One Pharma "Premption Defense" Ruling Reversed -- Implications For Fosamax® ONJ Cases

Merck has made motions to overturn the jury's $8 million Fosamax® ONJ verdict in Boles II, in part by arguing that the concept of premption (most recently curtailed in the United States Supreme Court (PDF file) decision in Wyeth v. Levine) prevents Mrs. Boles from recovering for any FDA-approved product.

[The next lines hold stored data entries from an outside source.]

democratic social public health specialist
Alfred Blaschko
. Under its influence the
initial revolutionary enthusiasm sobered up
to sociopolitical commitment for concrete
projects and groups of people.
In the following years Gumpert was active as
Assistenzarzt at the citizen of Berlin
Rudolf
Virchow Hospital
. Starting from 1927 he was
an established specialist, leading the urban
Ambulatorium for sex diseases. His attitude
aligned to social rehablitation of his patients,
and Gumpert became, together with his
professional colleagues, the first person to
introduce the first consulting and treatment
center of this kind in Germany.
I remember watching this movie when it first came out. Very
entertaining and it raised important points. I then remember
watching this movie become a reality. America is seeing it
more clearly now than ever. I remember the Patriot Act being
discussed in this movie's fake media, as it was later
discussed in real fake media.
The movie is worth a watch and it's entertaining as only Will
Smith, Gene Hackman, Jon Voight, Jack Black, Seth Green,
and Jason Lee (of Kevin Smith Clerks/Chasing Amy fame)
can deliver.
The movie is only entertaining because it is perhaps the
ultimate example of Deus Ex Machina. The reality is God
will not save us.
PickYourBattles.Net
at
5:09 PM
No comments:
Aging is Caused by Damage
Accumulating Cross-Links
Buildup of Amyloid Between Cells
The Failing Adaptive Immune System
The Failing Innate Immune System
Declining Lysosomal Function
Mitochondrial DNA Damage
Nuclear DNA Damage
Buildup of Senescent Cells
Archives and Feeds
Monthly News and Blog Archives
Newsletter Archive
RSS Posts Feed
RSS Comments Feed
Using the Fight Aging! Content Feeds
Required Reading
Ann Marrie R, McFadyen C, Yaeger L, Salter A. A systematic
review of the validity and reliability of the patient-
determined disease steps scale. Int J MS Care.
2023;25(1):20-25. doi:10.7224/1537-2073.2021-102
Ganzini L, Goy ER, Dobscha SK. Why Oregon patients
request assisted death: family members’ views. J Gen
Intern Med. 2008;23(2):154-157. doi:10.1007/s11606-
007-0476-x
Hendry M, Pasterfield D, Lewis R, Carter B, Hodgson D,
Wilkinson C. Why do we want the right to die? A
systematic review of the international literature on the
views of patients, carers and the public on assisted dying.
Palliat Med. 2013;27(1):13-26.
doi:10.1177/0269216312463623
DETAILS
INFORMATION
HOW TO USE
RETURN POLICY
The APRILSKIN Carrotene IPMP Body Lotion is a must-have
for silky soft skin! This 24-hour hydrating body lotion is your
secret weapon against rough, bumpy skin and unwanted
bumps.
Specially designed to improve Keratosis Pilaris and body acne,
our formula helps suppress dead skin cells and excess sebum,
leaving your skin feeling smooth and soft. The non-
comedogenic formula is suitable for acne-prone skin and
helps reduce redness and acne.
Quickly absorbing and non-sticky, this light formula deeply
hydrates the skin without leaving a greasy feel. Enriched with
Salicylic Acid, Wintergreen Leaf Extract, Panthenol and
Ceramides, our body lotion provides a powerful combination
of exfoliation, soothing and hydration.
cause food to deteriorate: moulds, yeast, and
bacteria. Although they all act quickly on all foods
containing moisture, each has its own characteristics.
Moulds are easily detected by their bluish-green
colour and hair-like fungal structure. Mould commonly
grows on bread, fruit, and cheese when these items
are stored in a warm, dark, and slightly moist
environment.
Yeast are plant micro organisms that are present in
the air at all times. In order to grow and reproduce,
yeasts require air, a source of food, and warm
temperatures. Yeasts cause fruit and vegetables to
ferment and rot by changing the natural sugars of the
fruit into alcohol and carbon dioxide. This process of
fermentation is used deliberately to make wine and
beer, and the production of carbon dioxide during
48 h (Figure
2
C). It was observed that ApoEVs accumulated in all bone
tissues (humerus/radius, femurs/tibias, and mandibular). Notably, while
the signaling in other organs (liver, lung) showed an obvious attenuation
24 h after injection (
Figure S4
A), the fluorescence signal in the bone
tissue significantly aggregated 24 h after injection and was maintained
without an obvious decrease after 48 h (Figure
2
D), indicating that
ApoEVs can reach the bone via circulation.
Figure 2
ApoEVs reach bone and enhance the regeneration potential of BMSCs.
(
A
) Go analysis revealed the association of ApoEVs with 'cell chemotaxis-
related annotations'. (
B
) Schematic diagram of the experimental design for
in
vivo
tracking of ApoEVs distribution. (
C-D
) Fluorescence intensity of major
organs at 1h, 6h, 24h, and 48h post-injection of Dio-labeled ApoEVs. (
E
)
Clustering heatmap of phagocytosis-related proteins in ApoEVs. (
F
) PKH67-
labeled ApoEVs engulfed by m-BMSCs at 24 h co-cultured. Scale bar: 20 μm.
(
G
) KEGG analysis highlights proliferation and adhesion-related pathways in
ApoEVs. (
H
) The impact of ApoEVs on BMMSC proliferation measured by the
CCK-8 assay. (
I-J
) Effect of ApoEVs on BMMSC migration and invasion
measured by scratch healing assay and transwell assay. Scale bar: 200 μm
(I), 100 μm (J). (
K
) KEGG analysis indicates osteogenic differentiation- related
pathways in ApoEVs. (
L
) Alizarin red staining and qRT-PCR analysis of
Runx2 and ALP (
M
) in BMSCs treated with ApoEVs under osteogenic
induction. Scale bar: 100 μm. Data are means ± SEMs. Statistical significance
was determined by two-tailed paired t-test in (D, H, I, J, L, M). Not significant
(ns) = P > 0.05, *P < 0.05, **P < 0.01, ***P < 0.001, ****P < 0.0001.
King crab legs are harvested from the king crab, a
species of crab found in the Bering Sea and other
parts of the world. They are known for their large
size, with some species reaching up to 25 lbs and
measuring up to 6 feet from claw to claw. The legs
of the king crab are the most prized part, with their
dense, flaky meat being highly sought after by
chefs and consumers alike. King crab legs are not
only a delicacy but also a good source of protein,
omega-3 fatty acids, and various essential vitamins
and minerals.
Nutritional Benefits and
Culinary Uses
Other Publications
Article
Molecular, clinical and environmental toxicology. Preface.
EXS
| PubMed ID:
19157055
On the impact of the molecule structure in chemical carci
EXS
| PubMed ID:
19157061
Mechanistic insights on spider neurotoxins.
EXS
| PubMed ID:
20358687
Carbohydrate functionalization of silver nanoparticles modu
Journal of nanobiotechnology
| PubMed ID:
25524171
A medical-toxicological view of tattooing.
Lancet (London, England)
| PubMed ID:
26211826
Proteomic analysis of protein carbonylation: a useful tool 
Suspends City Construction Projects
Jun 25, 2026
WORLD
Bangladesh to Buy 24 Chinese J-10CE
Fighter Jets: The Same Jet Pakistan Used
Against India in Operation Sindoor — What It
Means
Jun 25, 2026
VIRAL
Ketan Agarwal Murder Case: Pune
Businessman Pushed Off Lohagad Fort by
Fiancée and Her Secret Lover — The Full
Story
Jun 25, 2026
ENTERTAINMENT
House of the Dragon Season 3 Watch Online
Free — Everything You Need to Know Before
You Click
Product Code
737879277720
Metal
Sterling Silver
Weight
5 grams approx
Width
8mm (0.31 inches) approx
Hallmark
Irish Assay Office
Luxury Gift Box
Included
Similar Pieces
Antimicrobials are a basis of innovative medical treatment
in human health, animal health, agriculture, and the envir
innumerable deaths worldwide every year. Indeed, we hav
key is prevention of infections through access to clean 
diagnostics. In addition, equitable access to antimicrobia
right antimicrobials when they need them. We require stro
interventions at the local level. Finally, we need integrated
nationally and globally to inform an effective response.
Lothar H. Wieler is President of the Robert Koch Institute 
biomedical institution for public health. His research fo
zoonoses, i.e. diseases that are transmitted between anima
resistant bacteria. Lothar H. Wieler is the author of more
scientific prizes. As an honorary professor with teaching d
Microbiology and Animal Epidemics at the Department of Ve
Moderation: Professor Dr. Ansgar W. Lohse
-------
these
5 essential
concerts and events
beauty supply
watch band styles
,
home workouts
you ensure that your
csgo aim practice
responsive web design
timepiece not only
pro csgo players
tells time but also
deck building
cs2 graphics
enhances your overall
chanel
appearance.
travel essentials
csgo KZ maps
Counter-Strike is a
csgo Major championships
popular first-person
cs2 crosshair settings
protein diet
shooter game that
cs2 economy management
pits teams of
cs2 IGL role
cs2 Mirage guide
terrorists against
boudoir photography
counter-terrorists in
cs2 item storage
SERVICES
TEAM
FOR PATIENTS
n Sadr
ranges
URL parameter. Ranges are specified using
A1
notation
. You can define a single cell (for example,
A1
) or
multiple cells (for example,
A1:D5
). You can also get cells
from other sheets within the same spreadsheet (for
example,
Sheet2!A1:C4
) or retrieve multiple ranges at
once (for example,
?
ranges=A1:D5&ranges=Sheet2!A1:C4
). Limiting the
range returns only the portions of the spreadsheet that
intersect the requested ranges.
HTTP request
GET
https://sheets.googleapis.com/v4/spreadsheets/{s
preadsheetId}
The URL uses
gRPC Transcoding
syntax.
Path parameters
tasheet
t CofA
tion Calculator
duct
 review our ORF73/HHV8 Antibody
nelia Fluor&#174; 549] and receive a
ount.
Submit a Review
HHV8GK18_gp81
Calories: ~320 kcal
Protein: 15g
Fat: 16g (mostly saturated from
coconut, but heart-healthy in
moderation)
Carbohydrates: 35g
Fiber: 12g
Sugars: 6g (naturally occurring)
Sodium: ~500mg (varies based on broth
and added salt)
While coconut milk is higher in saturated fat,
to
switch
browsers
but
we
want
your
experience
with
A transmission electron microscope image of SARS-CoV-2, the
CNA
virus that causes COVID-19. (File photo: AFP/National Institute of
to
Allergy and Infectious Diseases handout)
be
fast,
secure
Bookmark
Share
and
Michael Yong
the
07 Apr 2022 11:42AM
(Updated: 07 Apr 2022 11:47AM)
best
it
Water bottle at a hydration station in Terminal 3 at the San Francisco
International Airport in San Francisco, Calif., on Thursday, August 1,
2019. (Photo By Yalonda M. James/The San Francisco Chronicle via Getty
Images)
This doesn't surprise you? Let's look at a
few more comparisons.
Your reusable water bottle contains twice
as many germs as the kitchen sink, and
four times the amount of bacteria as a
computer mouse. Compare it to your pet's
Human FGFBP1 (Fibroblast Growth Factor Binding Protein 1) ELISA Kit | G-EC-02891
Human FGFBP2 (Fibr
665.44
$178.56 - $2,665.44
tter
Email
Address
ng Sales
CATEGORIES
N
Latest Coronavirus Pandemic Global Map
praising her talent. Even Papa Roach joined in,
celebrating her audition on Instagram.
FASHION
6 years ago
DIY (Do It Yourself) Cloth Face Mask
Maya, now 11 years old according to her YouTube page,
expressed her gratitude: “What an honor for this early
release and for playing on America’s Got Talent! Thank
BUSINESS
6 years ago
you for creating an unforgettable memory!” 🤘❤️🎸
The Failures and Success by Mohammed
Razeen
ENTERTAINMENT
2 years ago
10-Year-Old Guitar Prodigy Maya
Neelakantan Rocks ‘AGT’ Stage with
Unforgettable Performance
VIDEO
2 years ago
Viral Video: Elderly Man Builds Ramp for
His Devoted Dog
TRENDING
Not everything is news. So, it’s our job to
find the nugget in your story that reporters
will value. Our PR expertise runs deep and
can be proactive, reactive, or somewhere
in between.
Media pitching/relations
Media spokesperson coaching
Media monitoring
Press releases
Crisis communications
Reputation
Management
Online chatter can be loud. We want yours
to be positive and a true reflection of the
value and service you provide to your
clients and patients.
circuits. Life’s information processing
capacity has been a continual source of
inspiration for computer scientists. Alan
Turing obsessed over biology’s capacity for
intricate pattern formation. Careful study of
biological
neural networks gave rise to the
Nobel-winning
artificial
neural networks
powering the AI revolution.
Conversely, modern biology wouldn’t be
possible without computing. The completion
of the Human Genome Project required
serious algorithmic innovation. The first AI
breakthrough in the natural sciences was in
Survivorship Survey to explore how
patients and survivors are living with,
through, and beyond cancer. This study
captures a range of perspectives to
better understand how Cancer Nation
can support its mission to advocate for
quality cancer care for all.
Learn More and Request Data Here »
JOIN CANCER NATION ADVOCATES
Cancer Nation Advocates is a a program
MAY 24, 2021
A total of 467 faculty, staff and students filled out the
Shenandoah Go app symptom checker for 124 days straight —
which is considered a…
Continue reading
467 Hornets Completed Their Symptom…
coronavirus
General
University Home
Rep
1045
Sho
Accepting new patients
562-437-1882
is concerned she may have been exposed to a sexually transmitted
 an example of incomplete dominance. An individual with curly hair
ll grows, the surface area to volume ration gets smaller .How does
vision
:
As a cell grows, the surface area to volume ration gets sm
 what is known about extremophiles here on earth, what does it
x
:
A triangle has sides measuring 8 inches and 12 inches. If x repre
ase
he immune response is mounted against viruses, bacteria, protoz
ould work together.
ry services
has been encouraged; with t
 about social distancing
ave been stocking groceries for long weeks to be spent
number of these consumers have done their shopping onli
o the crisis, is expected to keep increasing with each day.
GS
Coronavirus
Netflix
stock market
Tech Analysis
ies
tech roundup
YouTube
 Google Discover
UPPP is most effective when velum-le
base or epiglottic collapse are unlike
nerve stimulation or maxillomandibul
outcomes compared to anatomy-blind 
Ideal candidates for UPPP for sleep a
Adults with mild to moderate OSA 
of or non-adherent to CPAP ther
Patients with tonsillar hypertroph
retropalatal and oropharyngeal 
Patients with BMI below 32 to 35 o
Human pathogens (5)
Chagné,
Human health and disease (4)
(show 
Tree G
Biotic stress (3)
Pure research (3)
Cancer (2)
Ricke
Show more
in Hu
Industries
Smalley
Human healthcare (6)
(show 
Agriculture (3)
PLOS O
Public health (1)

One of the cases Merck relies upon for this notion was just reversed on appeal. So Mrs. Boles' lawyers just informed the very able Manhattan based federal District Court Judge John Keenan of this fact, thus:

For their part, Merck's lawyers had argued, in footnote 14 of their latest brief that this reversal didn't change their view of the law of the case. Plainly the above is intended to suggest that Merck's lawyers are at best mistaken, and at worst, have misrepresented Judge Keenan's earlier rulings in Boles I, and/or the actual Longs reversal opinion -- see Merck's Footnote 14:

. . . .In its opening memorandum, Merck cited Longs v. Wyeth, 621 F. Supp. 2d 504 (N.D. Ohio 2009) as supporting Merck’s preemption argument. On August 18, the Sixth Circuit reversed the district court’s preemption decision in Longs. See Wimbush v. Wyeth, __ F. 3d. __, No. 09-3380, 2010 WL 3256029 (6th Cir. Aug. 18, 2010). That case, however, did not involve a situation where the FDA clearly rejected an analysis that, according to plaintiff, warranted a contraindication.. . .

We'll keep you apprised, but it would seem that (apart from the allegations of lawyer misconduct), Merck will have a hard time getting this verdict set aside, as more and more lower courts take the teachings of Wyeth v. Levine to heart.